While he speaks, though, my eye keeps being drawn to two items on the overstuffed shelves behind his head: a book entitled Lucid Dreaming, and a box for the game Twister. There’s something about these two artifacts that sum up what Electric Company is. Dreams. Memory. Pure physical energy.

Muybridge was, as Kerr puts it, ‘an enigmatic character’—landscape photographer turned scientist, his photographs were produced using a series of cameras shooting in sequence. He produced approximately 100,000 images between 1883 and 1886. This body of work (of which 20,000 images were published in plates available to subscribers) revolutionized the way that physical locomotion was understood.

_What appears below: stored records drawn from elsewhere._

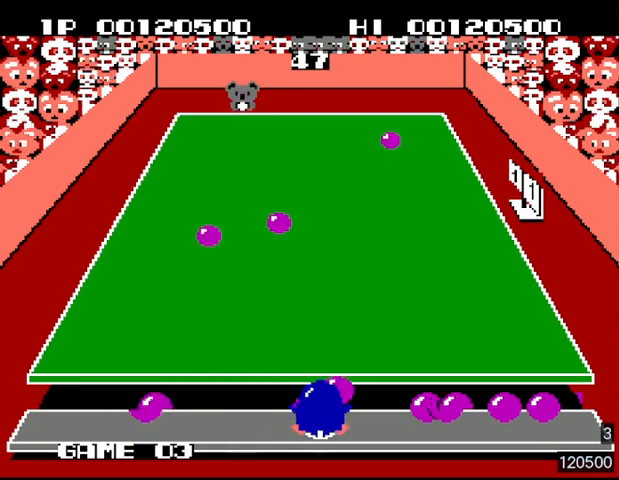
{"buttons": ["DPAD_LEFT"], "events": [[33, "SQUARE", "up"], [100, "SQUARE", "down"], [133, "DPAD_LEFT", "down"], [200, "SQUARE", "up"], [267, "SQUARE", "down"], [333, "SQUARE", "up"], [400, "SQUARE", "down"], [467, "SQUARE", "up"]]}
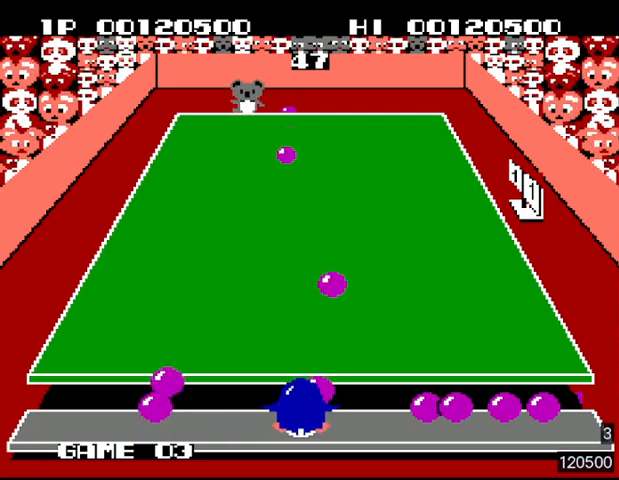
{"buttons": ["DPAD_LEFT"], "events": [[33, "SQUARE", "down"], [100, "DPAD_LEFT", "up"], [100, "SQUARE", "up"], [167, "DPAD_RIGHT", "down"], [167, "SQUARE", "down"], [233, "SQUARE", "up"], [300, "SQUARE", "down"], [400, "DPAD_RIGHT", "up"], [400, "SQUARE", "up"], [467, "DPAD_LEFT", "down"]]}
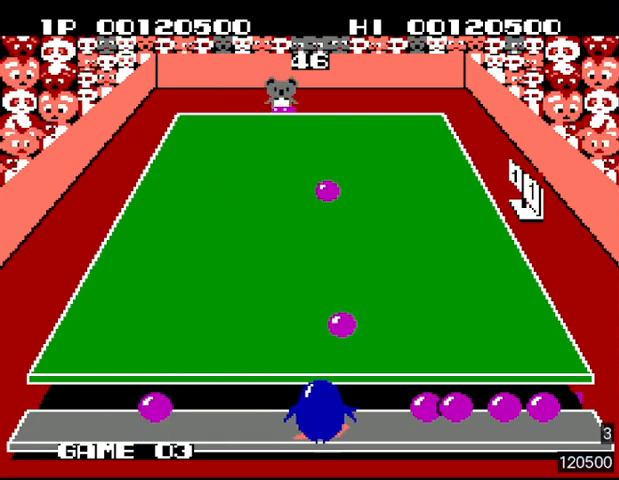
{"buttons": ["DPAD_LEFT"], "events": [[300, "SQUARE", "down"], [400, "SQUARE", "up"]]}
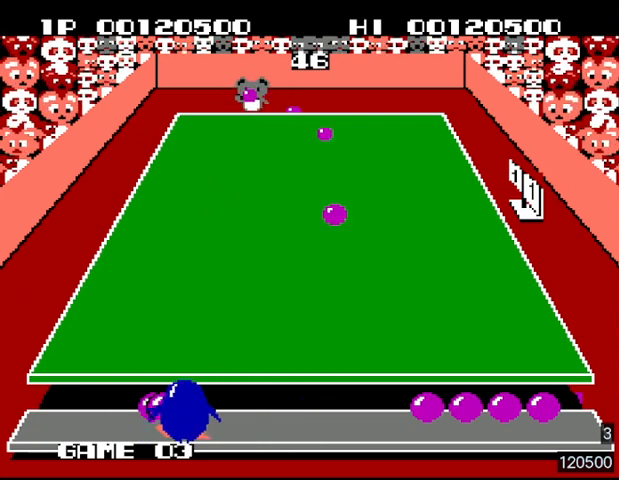
{"buttons": ["DPAD_RIGHT"], "events": [[100, "SQUARE", "down"], [133, "DPAD_LEFT", "up"], [200, "SQUARE", "up"], [267, "DPAD_RIGHT", "down"], [267, "SQUARE", "down"], [367, "SQUARE", "up"], [400, "SQUARE", "down"], [467, "SQUARE", "up"]]}
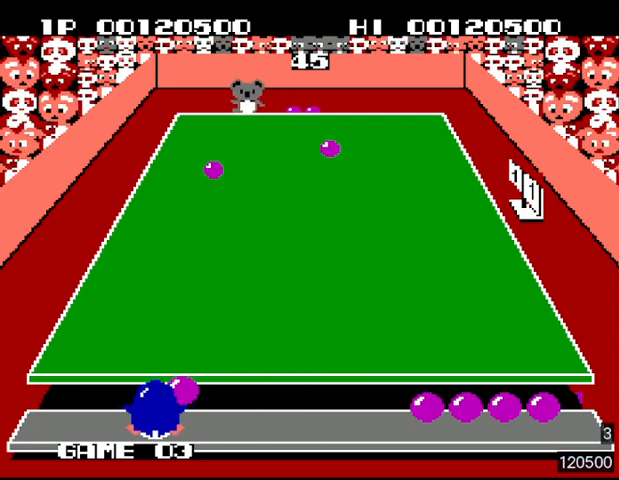
{"buttons": ["DPAD_RIGHT"], "events": [[33, "SQUARE", "down"], [100, "SQUARE", "up"], [167, "SQUARE", "down"], [233, "SQUARE", "up"]]}
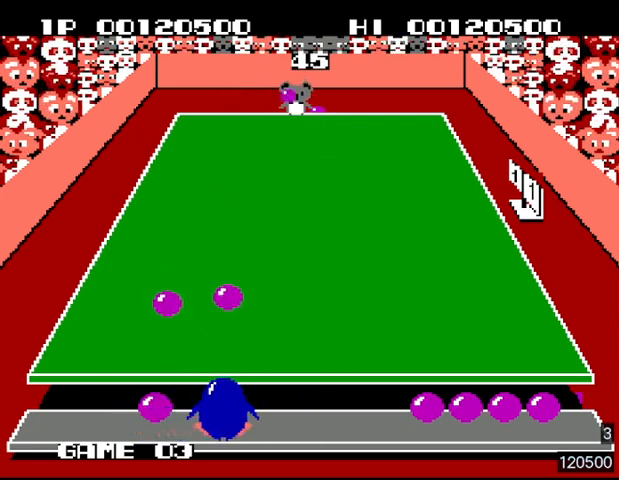
{"buttons": ["DPAD_LEFT"], "events": [[200, "DPAD_LEFT", "down"], [200, "DPAD_RIGHT", "up"]]}
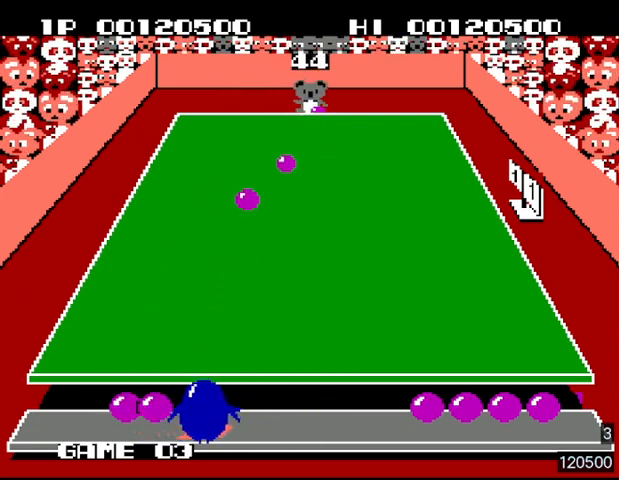
{"buttons": ["DPAD_RIGHT"], "events": [[233, "SQUARE", "down"], [267, "DPAD_LEFT", "up"], [333, "SQUARE", "up"], [400, "SQUARE", "down"], [467, "DPAD_RIGHT", "down"], [467, "SQUARE", "up"]]}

But, though this was what Kerr stumbled upon originally—in the form of a series of VHS cassettes containing strung-together animations of the plates—it was Eadweard Muybridge the man that drew his attention to the ‘theatrical possibilities’ of his story. As Kerr watched the cassettes, he felt that ‘a sense of obsession began to emanate from’ them, which he initially put down to some kind of Walt Whitman-esque fascination with the human body. What he found couldn’t have been further from that impression. He discovered an awkward, intensely serious man with a failed marriage who had murdered his wife’s lover (an act followed by an acquittal on the basis of justifiable homicide)—‘It just felt like melodrama,’ says Kerr.

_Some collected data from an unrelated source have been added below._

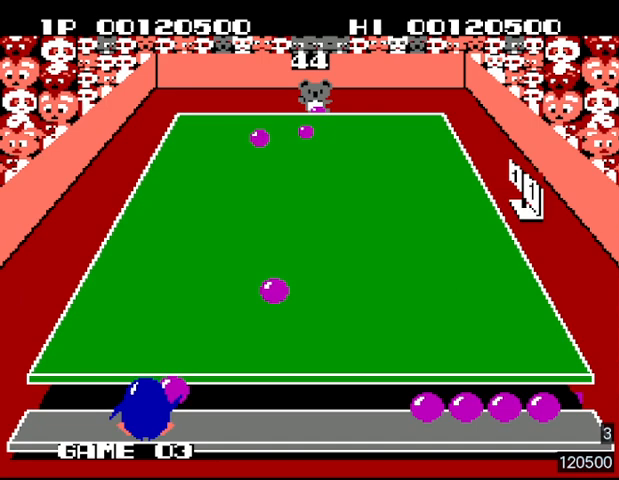
{"buttons": ["DPAD_RIGHT"], "events": [[33, "SQUARE", "down"], [67, "SQUARE", "up"], [167, "DPAD_RIGHT", "up"], [167, "SQUARE", "down"], [200, "DPAD_LEFT", "down"], [200, "SQUARE", "up"], [300, "SQUARE", "down"], [367, "DPAD_LEFT", "up"], [367, "SQUARE", "up"], [433, "SQUARE", "down"], [467, "DPAD_RIGHT", "down"], [467, "SQUARE", "up"]]}
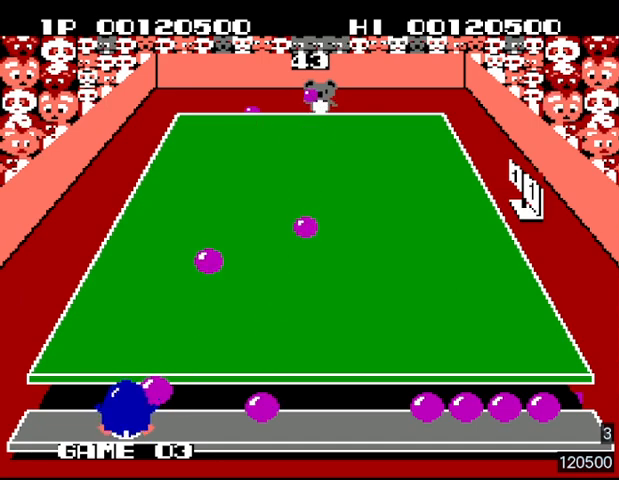
{"buttons": [], "events": [[67, "SQUARE", "down"], [100, "SQUARE", "up"], [200, "SQUARE", "down"], [233, "SQUARE", "up"], [400, "DPAD_RIGHT", "up"]]}
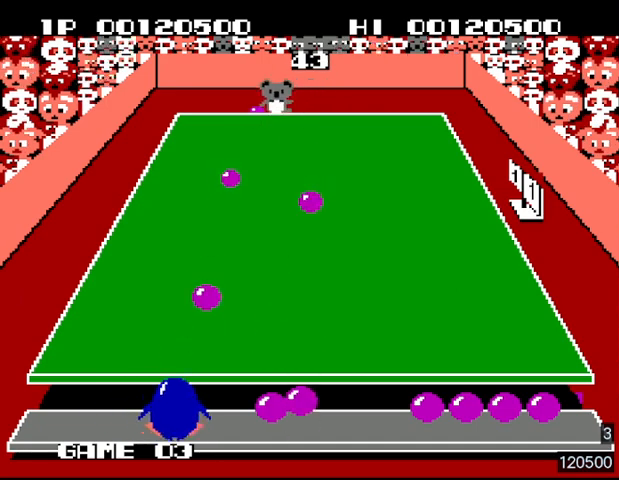
{"buttons": [], "events": [[67, "DPAD_RIGHT", "down"], [367, "DPAD_RIGHT", "up"], [367, "SQUARE", "down"], [467, "SQUARE", "up"]]}
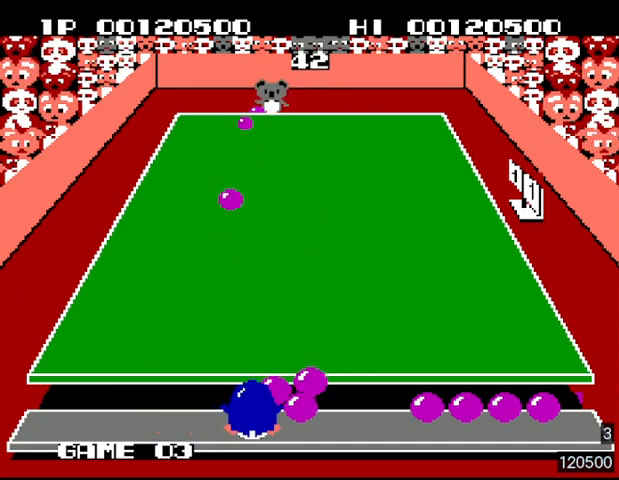
{"buttons": ["SQUARE"], "events": [[33, "SQUARE", "down"], [100, "SQUARE", "up"], [167, "DPAD_LEFT", "down"], [167, "SQUARE", "down"], [233, "SQUARE", "up"], [300, "SQUARE", "down"], [367, "DPAD_LEFT", "up"], [367, "SQUARE", "up"], [433, "SQUARE", "down"]]}
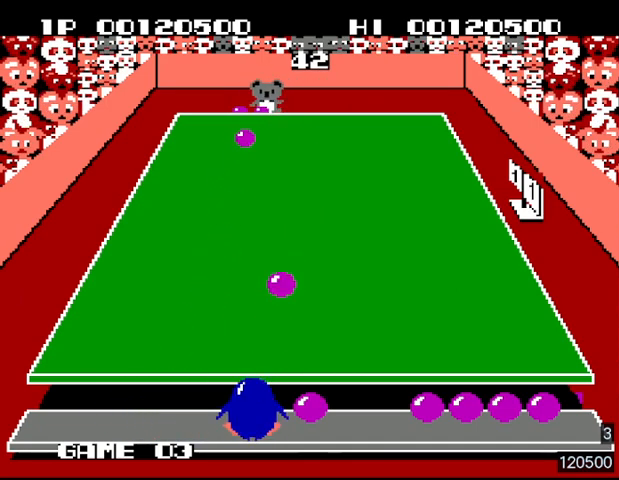
{"buttons": ["SQUARE", "DPAD_LEFT"], "events": [[33, "SQUARE", "up"], [67, "DPAD_RIGHT", "down"], [67, "SQUARE", "down"], [100, "SQUARE", "up"], [367, "DPAD_RIGHT", "up"], [400, "DPAD_LEFT", "down"], [467, "SQUARE", "down"]]}
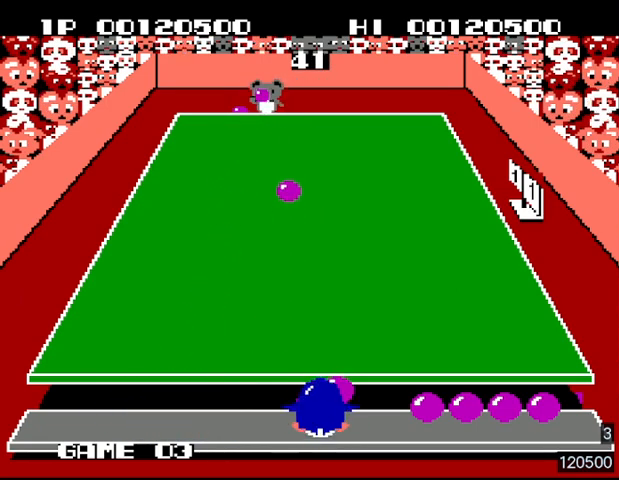
{"buttons": ["DPAD_RIGHT"], "events": [[33, "SQUARE", "up"], [100, "SQUARE", "down"], [133, "SQUARE", "up"], [300, "DPAD_LEFT", "up"], [367, "SQUARE", "down"], [400, "DPAD_RIGHT", "down"], [467, "SQUARE", "up"]]}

He goes on to describe his fascination with ‘this interesting duality between these motion studies which seemed to be very clinical…everything stripped away from the actions. Everything’s sort of— All sorts of indicators of intention are stripped away… They seemed to be very anti-narrative. They were just actions, raw.’

At this point Kerr seems lost in the world of the ideas for a moment. ”There’s this curious sort of choice of actions’—action that, in the human studies, contain substantial themes of ‘sensuality, eroticism, humor, and violence’. Kerr realized that the ‘photos felt like a metaphoric attempt to atomize life’—actions that weren’t ‘corrupted by emotions’. An attempt to get to some kind of unadulterated truth about the violence in Muybridge’s past by fragmenting the complexities of similar motions until each moment could be studied individually: ‘rearranged and assembled to suit yourself’.

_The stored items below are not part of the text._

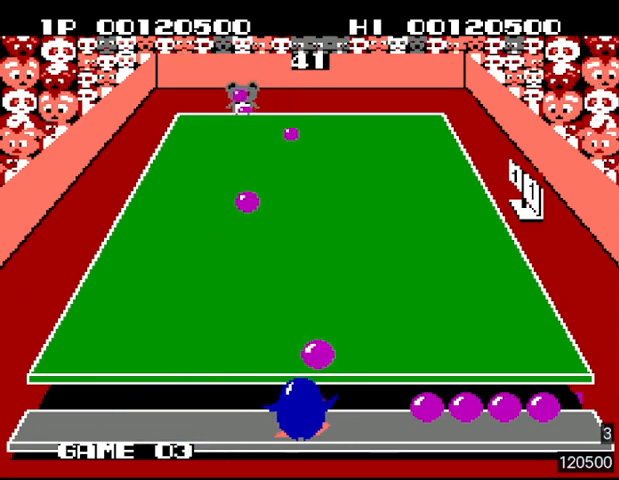
{"buttons": ["DPAD_RIGHT"], "events": []}
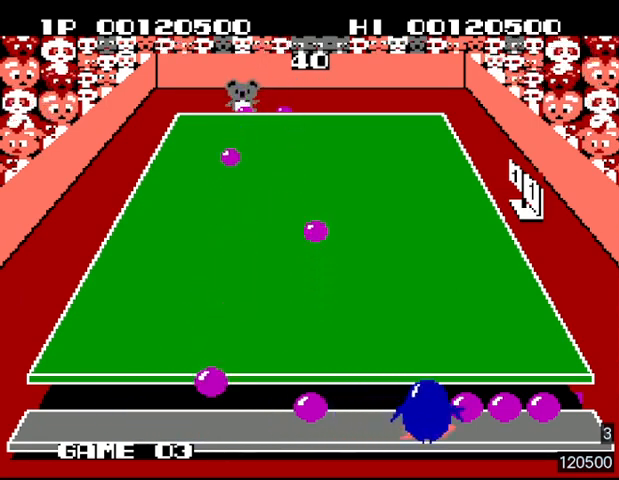
{"buttons": ["DPAD_LEFT"]}
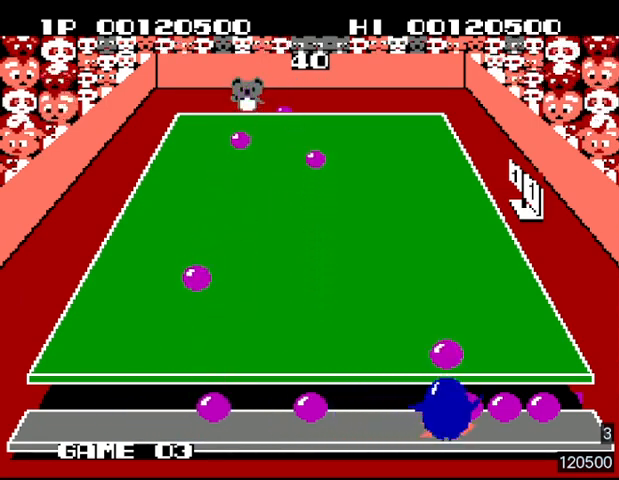
{"buttons": ["DPAD_LEFT"], "events": [[33, "SQUARE", "down"], [67, "SQUARE", "up"], [133, "SQUARE", "down"], [200, "SQUARE", "up"], [267, "SQUARE", "down"], [367, "SQUARE", "up"], [400, "SQUARE", "down"], [467, "SQUARE", "up"]]}
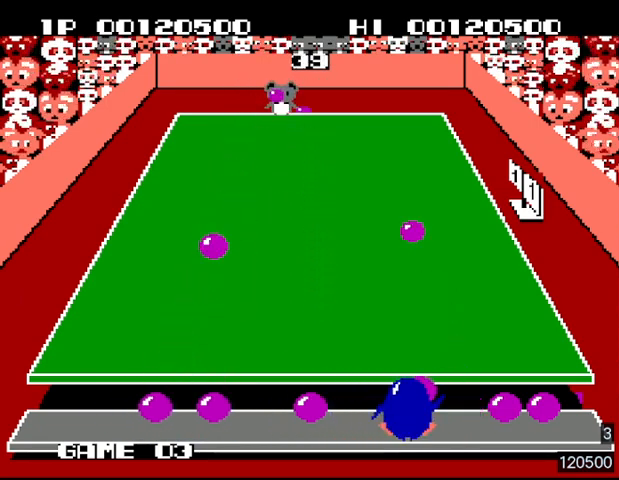
{"buttons": ["DPAD_LEFT"], "events": [[33, "SQUARE", "down"], [100, "SQUARE", "up"], [133, "SQUARE", "down"], [200, "SQUARE", "up"]]}
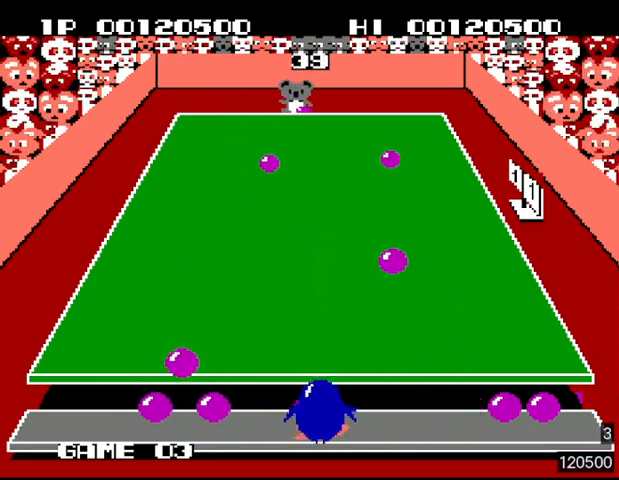
{"buttons": ["SQUARE", "DPAD_RIGHT"], "events": [[100, "SQUARE", "down"], [167, "DPAD_LEFT", "up"], [167, "SQUARE", "up"], [233, "SQUARE", "down"], [300, "DPAD_RIGHT", "down"], [300, "SQUARE", "up"], [367, "SQUARE", "down"], [433, "SQUARE", "up"], [500, "SQUARE", "down"]]}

What does all this say to a modern theatre audience looking for a meaningful experience? Kerr observes this moment in history as ‘a point in the ongoing birth of a really visually oriented culture… We’re pretty skeptical about our physical perception of the world as being a source for our understanding of our total truth. Or the idea of truth being outside of us, I guess—it’s the contemporary kind of thing—you separate the human subjective experience from the notion of truth. And Muybridge’s work was one big part of an ongoing series of events that convinced us that truth was not available to us except through science and technology. So that there are things that we can’t—we’re not afforded the ability to see without some sort of mechanism or medium that will lift the veil off of nature and give us insight, and so today we are all about the things that we use to negotiate our world and that we turn to, to give us truth, like MRIs or some Google algorithm.’ Or a photograph. Evidence.

I ask him, ‘As an artist, are you creating something that replaces people’s ways of processing events for themselves?’ This is not a new question for Kevin Kerr, or for Electric Company. He counters: ‘Art can be one of those agents that installs itself into your being’—‘art that sedates us and assures us… On the other hand, the other version of art is the art that shocks and stimulates us; that tears that membrane open and allows us to see the world in a new way…’

Kerr articulates for himself and for us that ‘art is experiential at its core’. The vibrant, image-rich, site-specific theatre for which Electric Company is well-known demonstrates this concept to its fullest. The upcoming ‘You are Very Star’ at the H.R. MacMillan Planetarium, following last year’s (now touring) ‘Tear the Curtain’ devised around Vancouver’s historic Stanley Theatre, promises an opportunity to enter a lucid dream with Electric Company. Let’s just hope that Twister stays up on the shelf behind Kevin Kerr’s head.